Saturday, December 5, 2009

Women Artists: Heidenkind's Art History Challenge

 I'm not sure how it happened but all the books & movies I wanted for Heidenkind's Art History Challenge came at once. One of the reasons I joined the challenge was to expand my knowledge of art.  I'm afraid that the books I chose for the challenge were a bit daunting, and I only made halfway through two of them. The two books I got from the library Women Artists by Margaret Barlow
Women Artists: An Illustrated History by Nancy G. Heller were coffee table book size and had lots of illustrations. I think the main problem with both of these books was that they were very similiar, and tried to cover too many time periods and ended up focusing on the same artists. The 1800s was the period that fascinated me the most-probably because most of the historical romances I read were set in that time period. One artist Rolanda Sharples captured my attention with her painting of Cloakroom of the Clifton Assembly Rooms.It was painted in 1817, and people use it to visual Jane Austen's work as it was in the same time period. (Yes, Jane Austen was mentioned in a book about women artists!)

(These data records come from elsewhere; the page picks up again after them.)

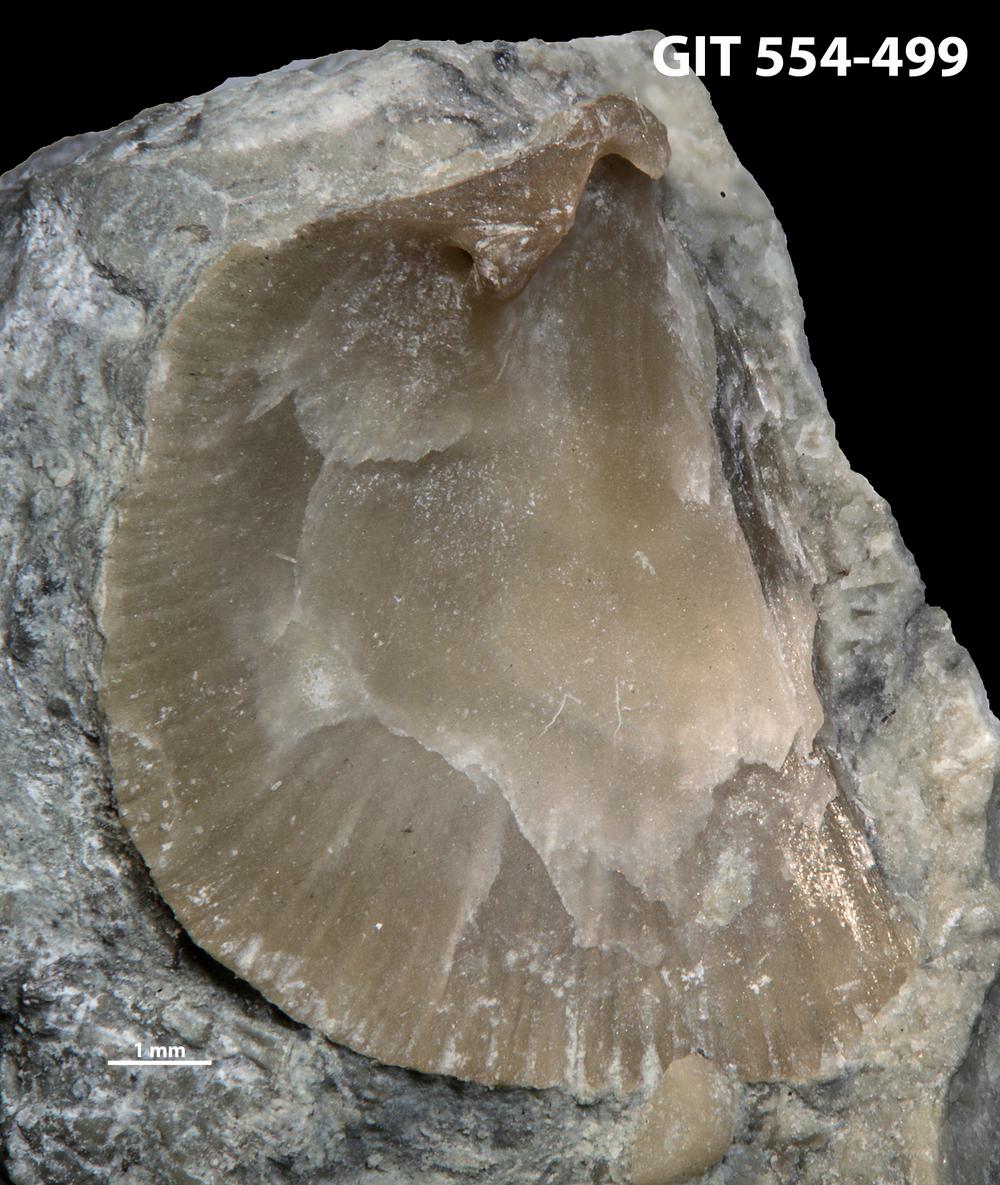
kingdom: Animalia
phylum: Brachiopoda
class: Rhynchonellata
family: Dalmanellidae
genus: Isorthis
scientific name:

Rolinda's father was a portrait painter who took them from England to live in cities like New York City and Philadelphia. When he died, the family moved back to England and her mother founded the Bristol Fine Arts Academy.  Her first commissioned painting happened when she was just 13. (I feel like such a slacker!!)

Another artist who caught my eye was Lilian Martin Spencer, who was born in England but her parents immigrated to the United States settling in Cincinnati. She was noticed when she painted pictures of her parents on the walls of their farmhouse. Nicholas Longworth was so impressed that he offered to send her abroad for further training, but she refused. She specialized in scenes of daily life.  However, one of her most famous paintings is a potrait that was commissioned by the comptroller general of New York City.

From netflix I rented a documentary called Great Women Artists: Georgia OKeefe. I've always been intrigued by her and wanted to know more about her life...however this was not the documentary for that. This focused on different paintings and gave very fast insight into a lot of her paintings. The narrator talked really fast, so it was hard to get a lot of info. Another thing that made it hard to keep up with the narrator was that it didn't follow a timeline. It was all over the place!
But here is what I learned:

  • In 1918 Alfred Stieglitz convinced her to give up teaching and accepted his financial offer to teach for one year, which lasted for years. 
  • 1918-1930 painted pictures of New York, wanted to capture the bustle of New York. 
  • 1919 Red & Orange Streak-  is suppose to show the last rays of sunlight, & sounds of evening are portrayed in the center of the painting.
  • 1920 abandoned still life 
  • My Shanty, Lake George-Only painting of lake George, a place where she could get away. Dark colors are unusual for OKeefe. 

  • 1922 Spring-Abstract painting of organic shapes
  • 1926 100 paintings were on display at Addison's (?) art gallery-she was not found of showing her work in galleries. 
  • later in life she traveled a lot and even rafted down the Colorado River
  • Lost a lot of her vision in her 70s
  • Died in 1986
 Even though I wasn't able to finish the books or movie, I learned a lot.